Task statement: Where the records below show the word "data" in a line, please copy that line.

Records for the task:
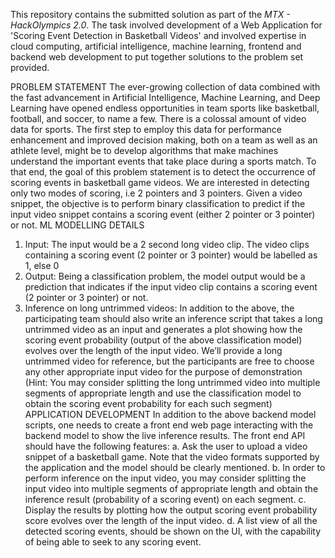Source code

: This repository contains the submitted solution as part of the *MTX - HackOlympics 2.0*. The task involved development of a Web Application for 'Scoring Event Detection in Basketball Videos' and involved expertise in cloud computing, artificial intelligence, machine learning, frontend and backend web development to put together solutions to the problem set provided.

PROBLEM STATEMENT
The ever-growing collection of data combined with the fast advancement in Artificial
Intelligence, Machine Learning, and Deep Learning have opened endless opportunities in team
sports like basketball, football, and soccer, to name a few.
There is a colossal amount of video data for sports. The first step to employ this data for
performance enhancement and improved decision making, both on a team as well as an
athlete level, might be to develop algorithms that make machines understand the important
events that take place during a sports match.
To that end, the goal of this problem statement is to detect the occurrence of scoring events in
basketball game videos. We are interested in detecting only two modes of scoring, i.e 2 pointers
and 3 pointers. Given a video snippet, the objective is to perform binary classification to predict
if the input video snippet contains a scoring event (either 2 pointer or 3 pointer) or not.
ML MODELLING DETAILS
1. Input: The input would be a 2 second long video clip. The video clips containing a scoring event
(2 pointer or 3 pointer) would be labelled as 1, else 0
2. Output: Being a classification problem, the model output would be a prediction that indicates if
the input video clip contains a scoring event (2 pointer or 3 pointer) or not.
3. Inference on long untrimmed videos: In addition to the above, the participating team should
also write an inference script that takes a long untrimmed video as an input and generates a
plot showing how the scoring event probability (output of the above classification model)
evolves over the length of the input video. We’ll provide a long untrimmed video for reference,
but the participants are free to choose any other appropriate input video for the purpose of
demonstration (Hint: You may consider splitting the long untrimmed video into multiple
segments of appropriate length and use the classification model to obtain the scoring event
probability for each such segment)
APPLICATION DEVELOPMENT
In addition to the above backend model scripts, one needs to create a front end web page
interacting with the backend model to show the live inference results.
The front end API should have the following features:
a. Ask the user to upload a video snippet of a basketball game. Note that the video
formats supported by the application and the model should be clearly mentioned.
b.
In order to perform inference on the input video, you may consider splitting the input
video into multiple segments of appropriate length and obtain the inference result
(probability of a scoring event) on each segment.
c. Display the results by plotting how the output scoring event probability score evolves
over the length of the input video.
d. A list view of all the detected scoring events, should be shown on the UI, with the
capability of being able to seek to any scoring event.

Written reply:
The ever-growing collection of data combined with the fast advancement in Artificial
There is a colossal amount of video data for sports. The first step to employ this data for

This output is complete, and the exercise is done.